### DATA EXCERPTS

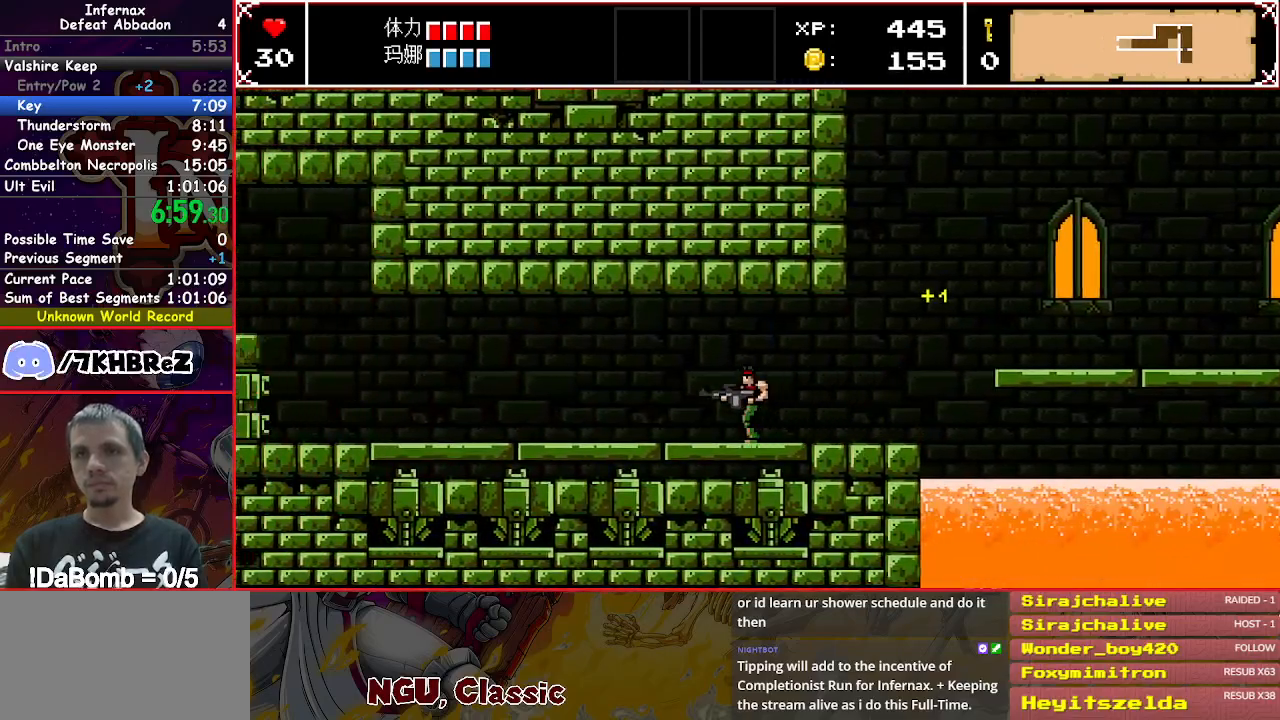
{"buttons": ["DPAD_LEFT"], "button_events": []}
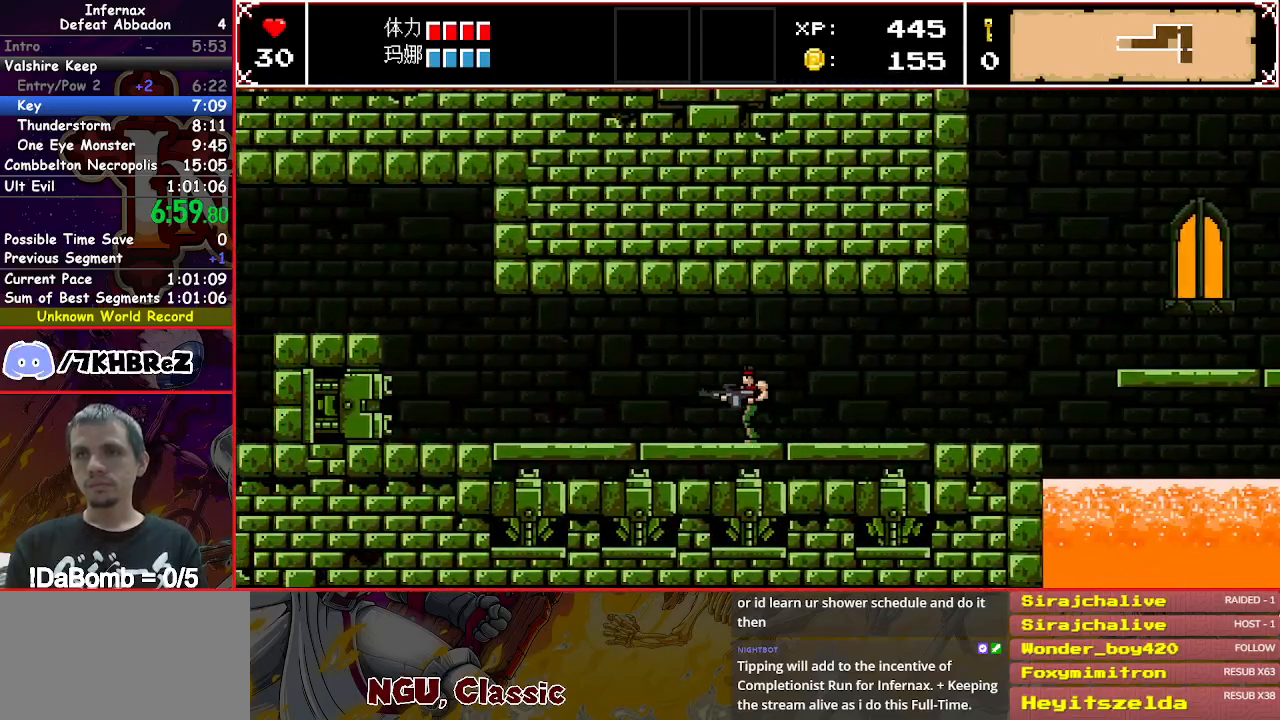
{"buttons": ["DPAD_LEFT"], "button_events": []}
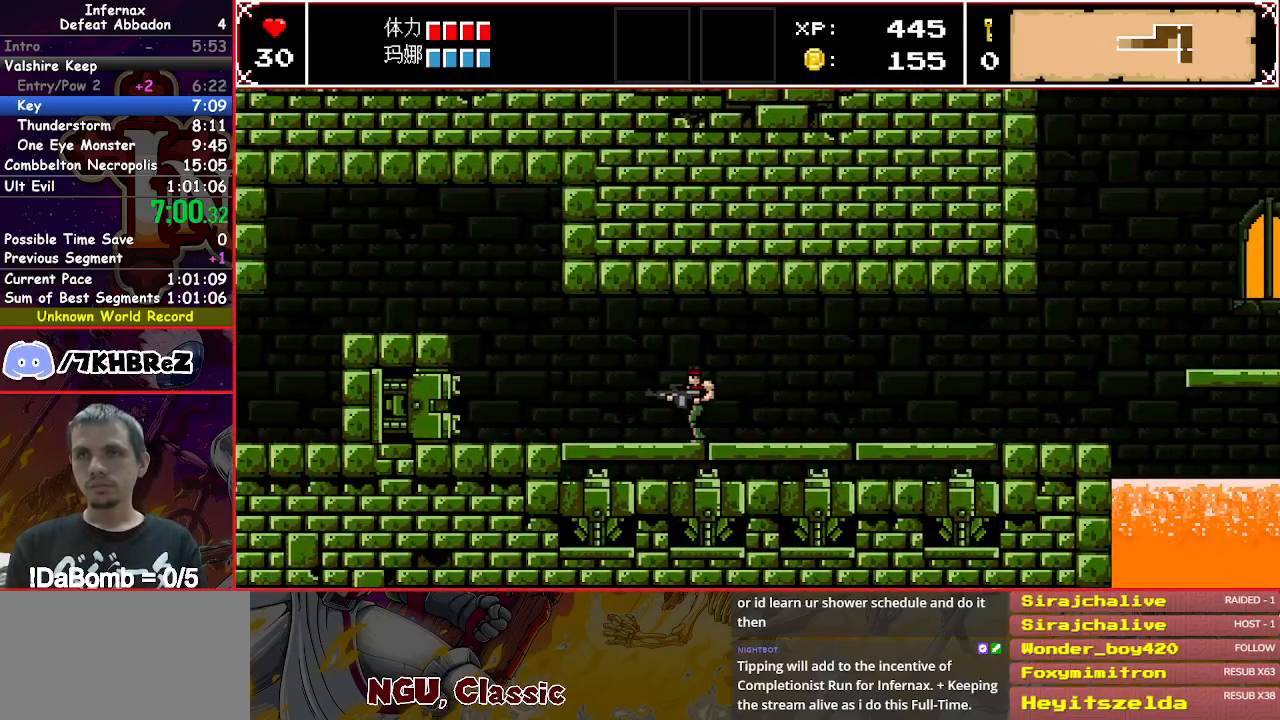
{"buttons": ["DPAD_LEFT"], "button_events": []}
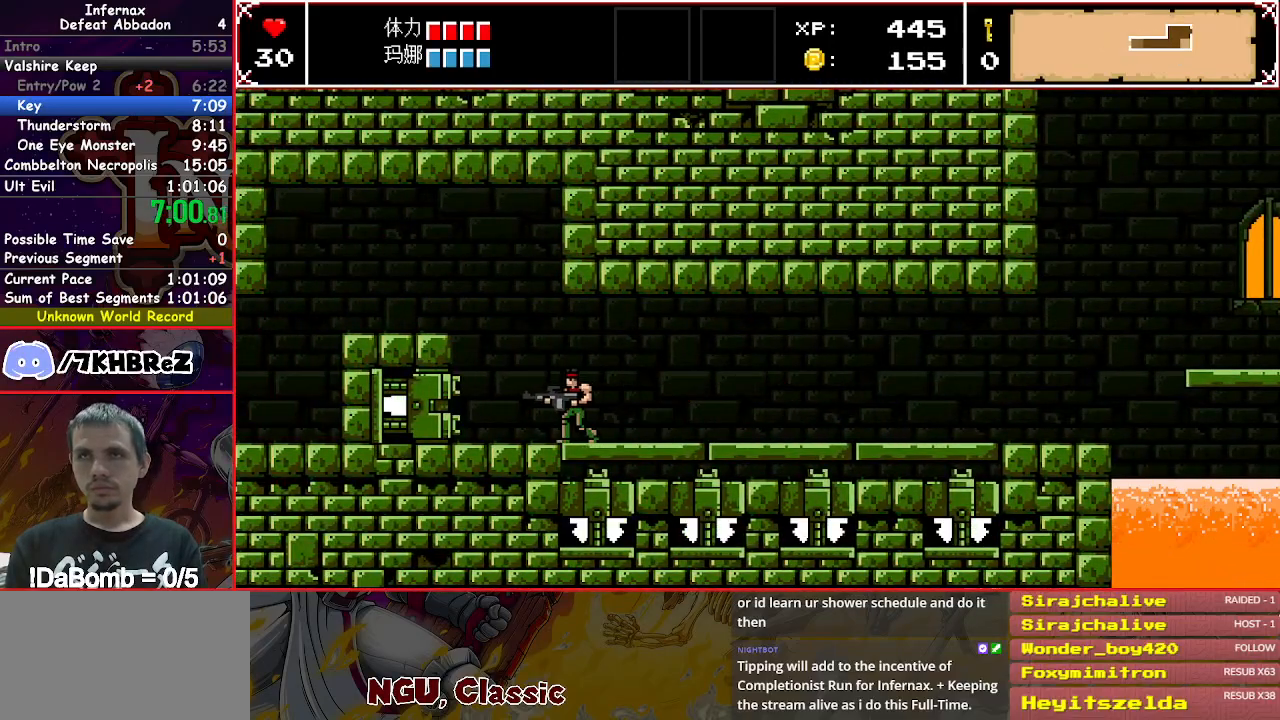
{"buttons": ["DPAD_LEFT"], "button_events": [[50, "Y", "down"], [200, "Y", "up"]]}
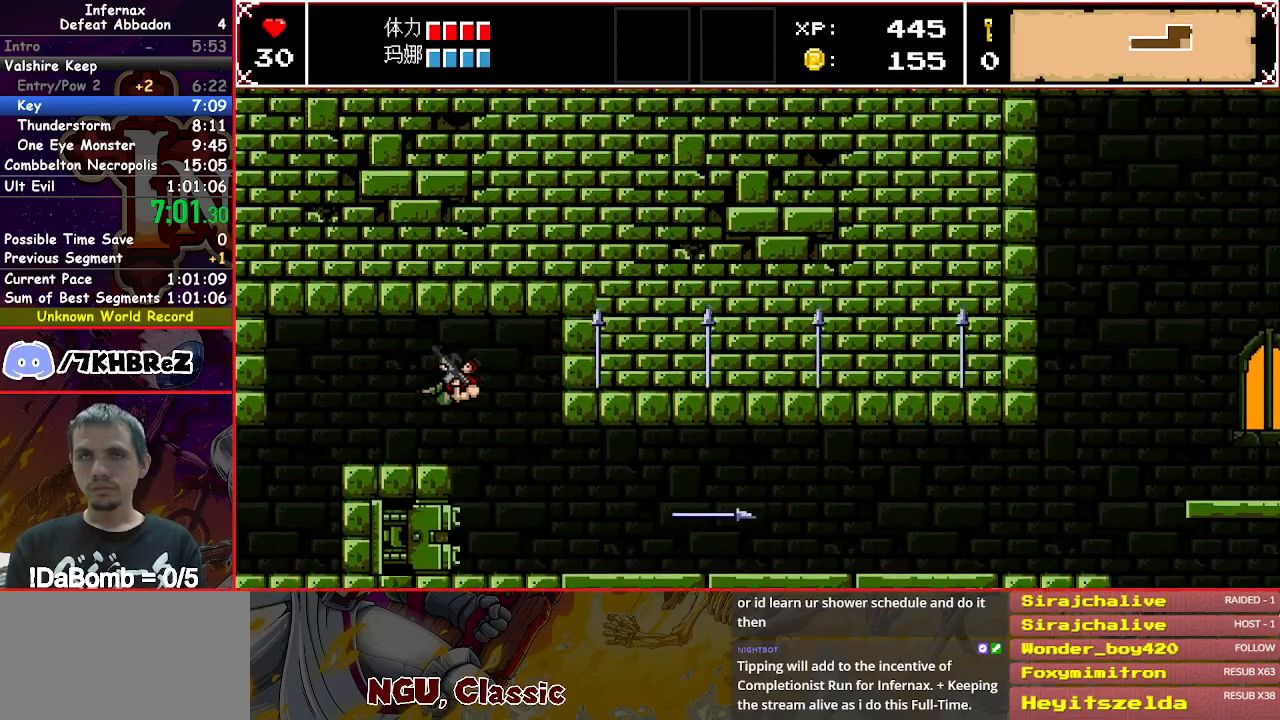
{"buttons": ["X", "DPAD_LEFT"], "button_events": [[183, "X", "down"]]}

######

**TASK GOAL:** Only lines that contain "down" are needed, so copy each of them from the data.

**WRITTEN ANSWER:**
{"buttons": ["DPAD_LEFT"], "button_events": [[50, "Y", "down"], [200, "Y", "up"]]}
{"buttons": ["X", "DPAD_LEFT"], "button_events": [[183, "X", "down"]]}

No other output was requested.